What is a Word Ladder?

I recently stumbled upon what I believe is called “Word Ladders”. It is a sequence of words with the same length and with only one letter differing. For example this is a word ladder of length 3 between the words “Word” and “Good”

Basic word ladder

We can start asking some interesting questions using this concept. Since all words of the same length will be connected in a undirected graph - a network - we can try to figure out things like: What is the most “important” word in the network? What does it mean for a word to be “important” in the graph?

The Network

Let’s take a look at how the network actually looks for words of some lengths in English.

I’m using python, networkx and matplotlib to generate these graphs.

words of length 3

The “ladder network” for words of length 3

words of length 4

The “ladder network” for words of length 4

words of length 5

The “ladder network” for words of length 5

We can see a pretty obvious trend here. As word length gets increases. The network becomes less densely connected. I am going to focus on words of length 4. Mostly because I think that it’s a nice middle ground between just connected enough to have fun connections and unconnected enough to not have a too many totally unconnected words.

Importance

So what is the most “important” word in the network? What does even importance mean in this setting? If we just run a script that takes two random words in the dictionary and tries to find a word ladder between them we get this output:

$ python word_graph.py
path from "seat" to "land"
['seat', 'sent', 'send', 'sand', 'land']
path from "tall" to "slut"
['tall', 'ball', 'bill', 'biol', 'bios', 'bros', 'pros', 'prot', 'plot', 'slot', 'slut']
path from "hurt" to "volt"
['hurt', 'hart', 'part', 'port', 'fort', 'foot', 'boot', 'bolt', 'volt']
path from "rose" to "alot"
['rose', 'role', 'roll', 'toll', 'tool', 'bool', 'biol', 'bios', 'bros', 'pros', 'prot', 'plot', 'alot']
path from "sees" to "herb"
['sees', 'fees', 'feel', 'fell', 'fill', 'file', 'fire', 'hire', 'here', 'herb']
path from "roof" to "hand"
['roof', 'root', 'boot', 'bolt', 'bold', 'bond', 'band', 'hand']
path from "laid" to "send"
['laid', 'land', 'sand', 'send']
path from "lake" to "ripe"
['lake', 'lace', 'race', 'rice', 'ripe']
path from "ward" to "noon"
['ward', 'word', 'wood', 'mood', 'moon', 'noon']
path from "proc" to "beef"
['proc', 'pros', 'bros', 'bios', 'biol', 'bool', 'boot', 'boat', 'beat', 'bear', 'beer', 'beef']
path from "leaf" to "here"
['leaf', 'lead', 'load', 'lord', 'word', 'ward', 'ware', 'were', 'here']
path from "slot" to "nude"
['slot', 'plot', 'prot', 'pros', 'bros', 'bios', 'bits', 'bite', 'bike', 'nike', 'nuke', 'nude']
path from "wake" to "with"
['wake', 'ware', 'wire', 'wise', 'wish', 'with']

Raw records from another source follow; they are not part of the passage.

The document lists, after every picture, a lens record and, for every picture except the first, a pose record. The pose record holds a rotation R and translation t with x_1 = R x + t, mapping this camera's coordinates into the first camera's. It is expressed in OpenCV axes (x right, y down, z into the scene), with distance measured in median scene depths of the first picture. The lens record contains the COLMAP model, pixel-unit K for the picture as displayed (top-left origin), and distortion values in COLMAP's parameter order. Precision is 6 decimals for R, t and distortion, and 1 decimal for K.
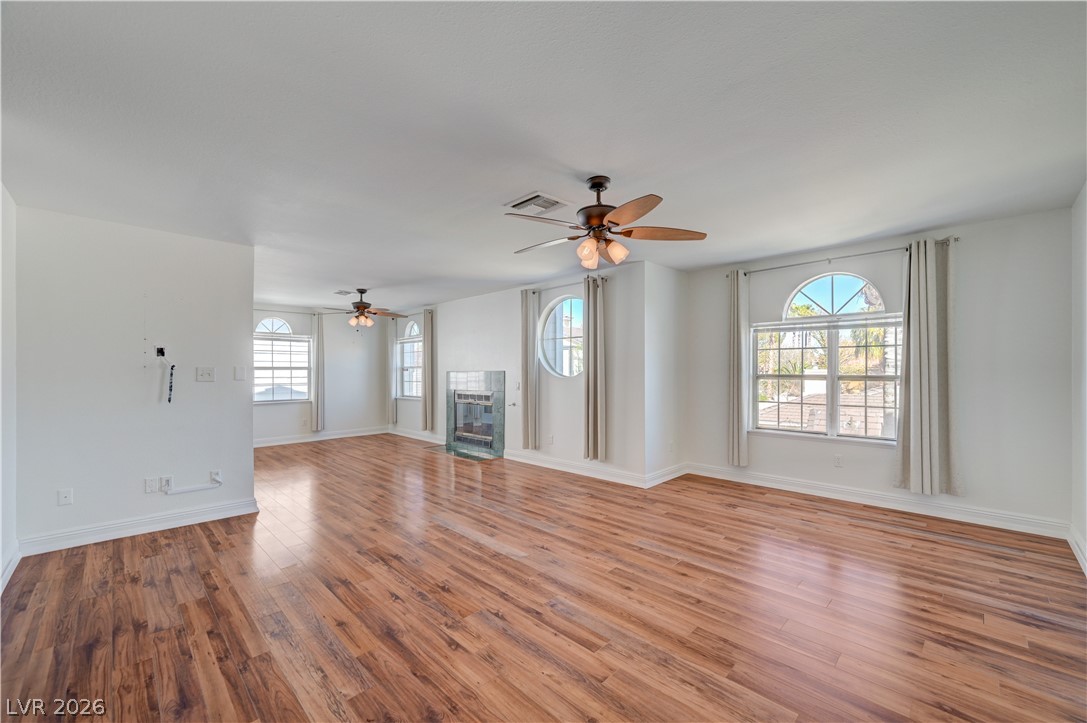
lens RADIAL K [[434.8, 0, 547.8], [0, 434.8, 372.0], [0, 0, 1]] dist [0.002382, 0.000053]
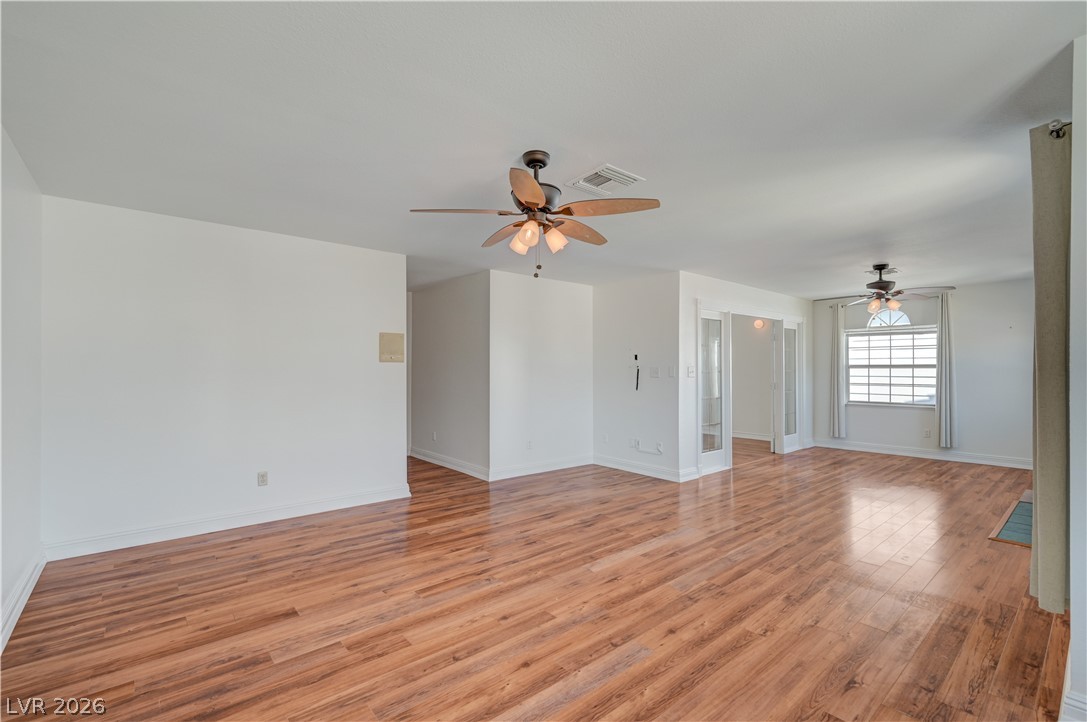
lens RADIAL K [[470.1, 0, 546.0], [0, 470.1, 369.7], [0, 0, 1]] dist [-0.000748, 0.000129]
pose [[-0.084805, 0.002740, -0.996394, 0.891525], [-0.000886, 0.999996, 0.002825, -0.008622], [0.996397, 0.001122, -0.084803, 0.920916]]
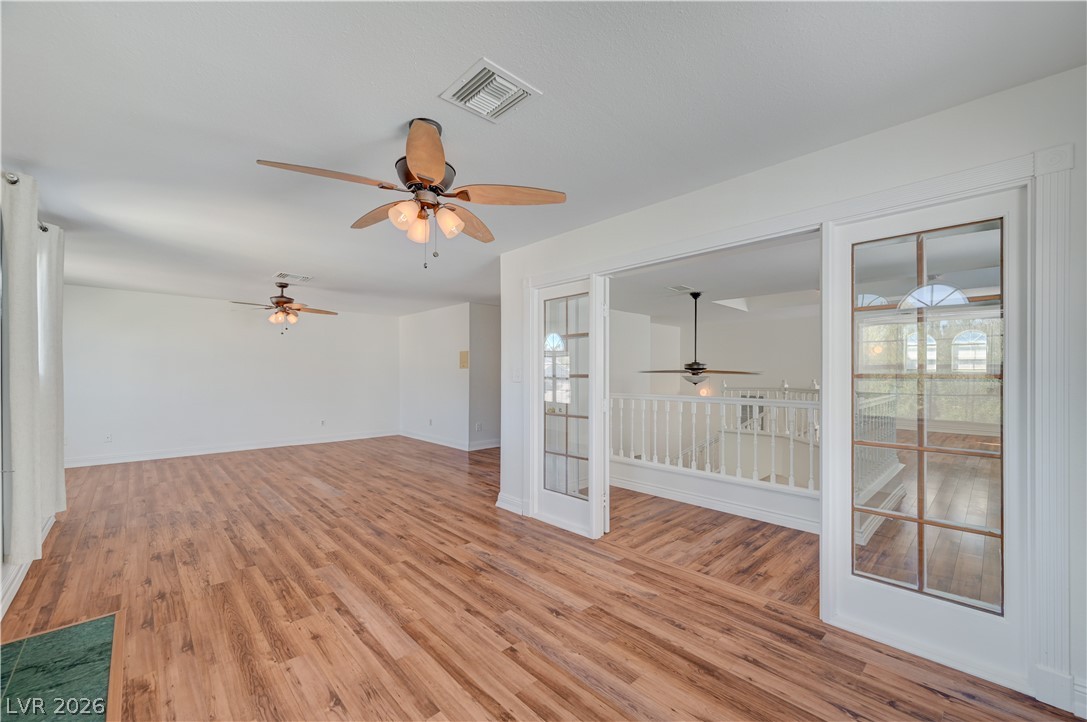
lens RADIAL K [[434.8, 0, 547.8], [0, 434.8, 371.5], [0, 0, 1]] dist [0.002382, 0.000053]
pose [[-0.999683, 0.004506, 0.024783, -1.025607], [0.004476, 0.999989, -0.001247, -0.004286], [-0.024789, -0.001135, -0.999692, 2.579425]]
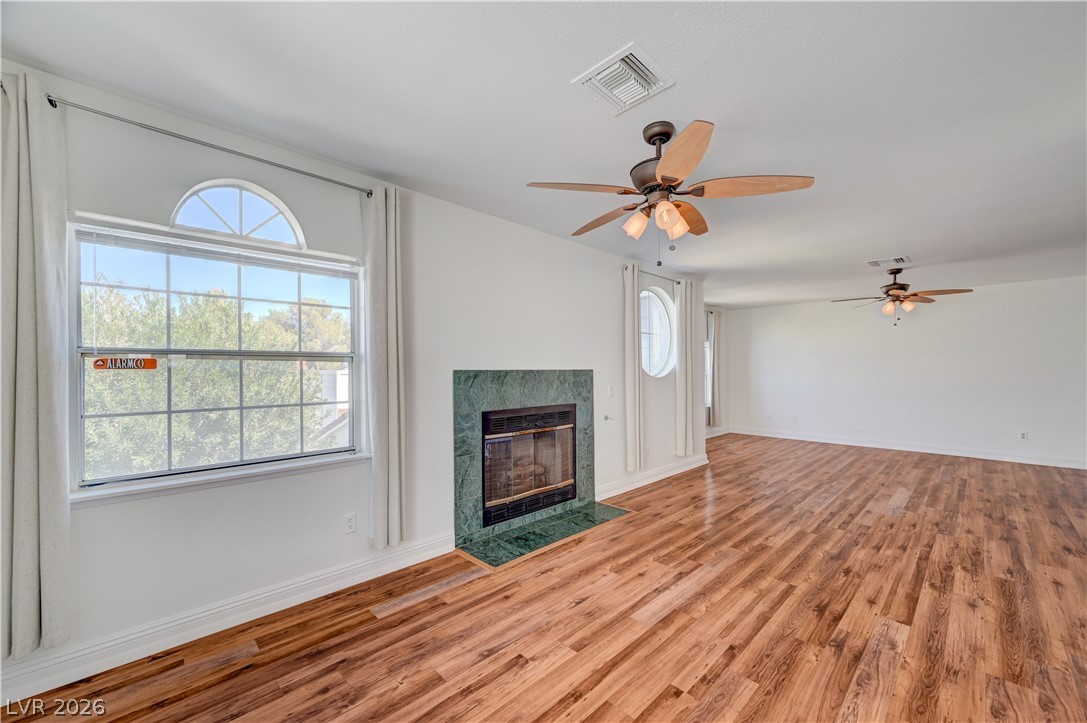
lens RADIAL K [[428.4, 0, 549.5], [0, 428.4, 369.9], [0, 0, 1]] dist [-0.000027, 0.000158]
pose [[0.003181, 0.006174, 0.999976, -1.483639], [0.005908, 0.999963, -0.006193, 0.003129], [-0.999977, 0.005928, 0.003144, 2.106225]]
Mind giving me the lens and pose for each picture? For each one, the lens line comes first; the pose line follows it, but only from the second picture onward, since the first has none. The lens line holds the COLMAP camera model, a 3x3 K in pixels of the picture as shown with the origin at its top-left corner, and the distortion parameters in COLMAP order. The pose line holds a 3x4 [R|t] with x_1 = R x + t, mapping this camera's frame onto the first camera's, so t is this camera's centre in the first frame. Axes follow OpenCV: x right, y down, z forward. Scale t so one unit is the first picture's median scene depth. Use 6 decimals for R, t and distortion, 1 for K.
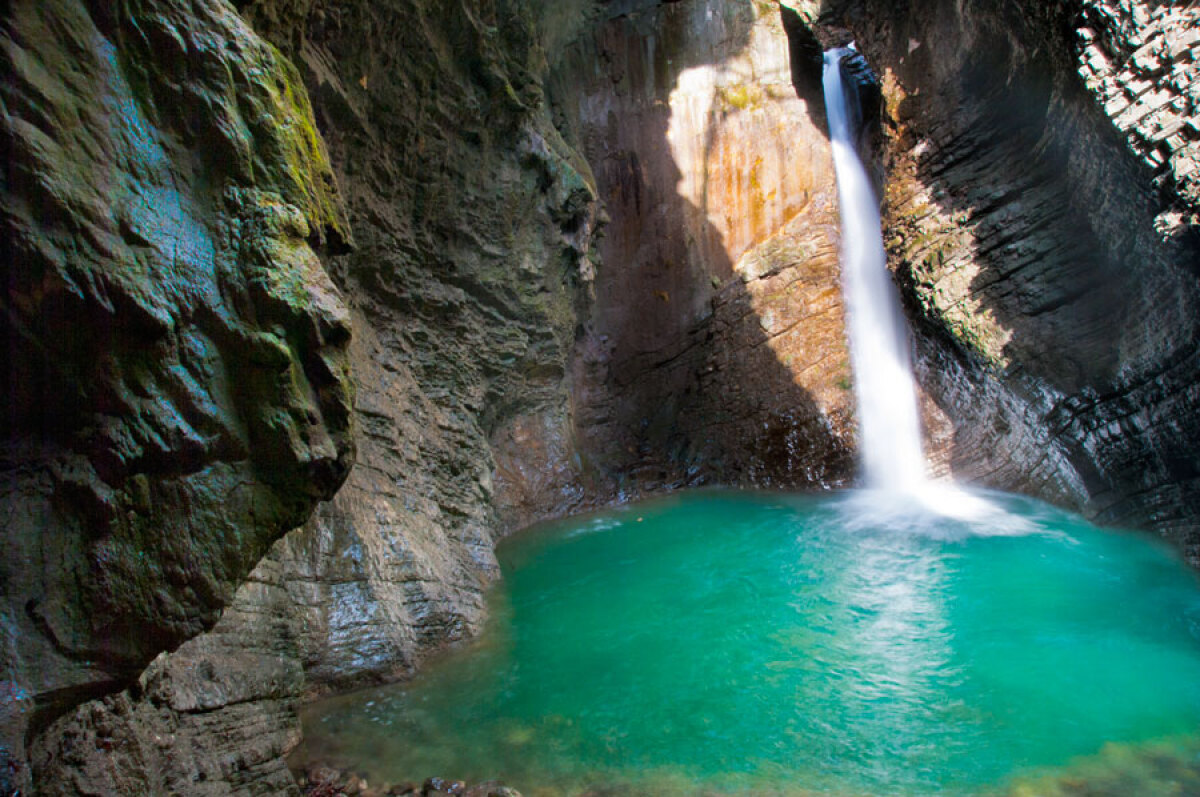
lens RADIAL K [[822.3, 0, 600.0], [0, 822.3, 398.5], [0, 0, 1]] dist [-0.145428, 0.082412]
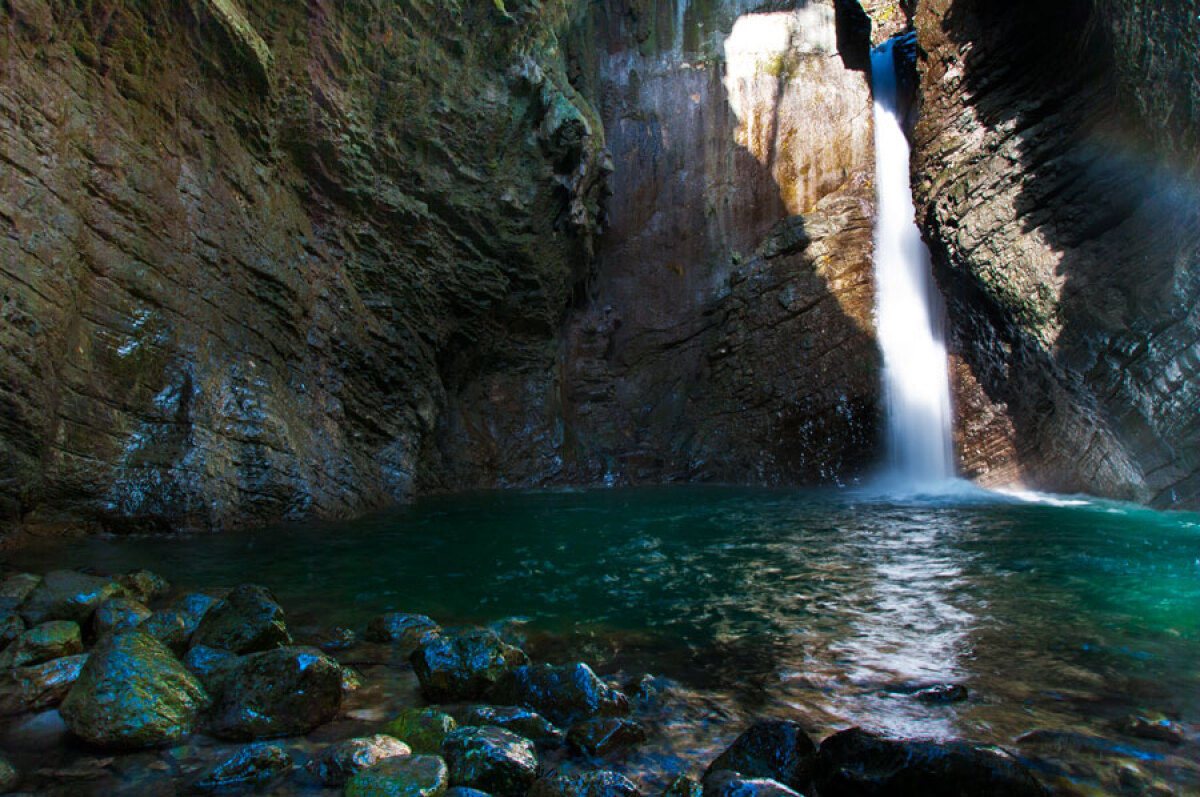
lens RADIAL K [[822.3, 0, 600.0], [0, 822.3, 398.5], [0, 0, 1]] dist [-0.145428, 0.082412]
pose [[0.990264, 0.076860, -0.116055, 0.138984], [-0.088333, 0.991339, -0.097181, 0.145484], [0.107581, 0.106487, 0.988477, 0.132481]]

This is just a random sample of different word ladders between words. But we find some interesting things. The first thing that stands out is that the sub ladder

Common word ladder

Seems to come up a lot. This feels like a very intuitive definition of importance.

The importance of a word is defined by how many direct paths goes through it.

We can now run a simulation where we take two random words in our network and find the shortest path between them. If we then mark the words in the paths we will get a score for every word representing the total number of paths using that word.

Unfinished

I would have liked to finish this properly. Do animations and such. Turns out that the most common word in the word ladder is actually “bios” for some reason. I did not have the energy to learn how to make animations using networkx and matplotlib.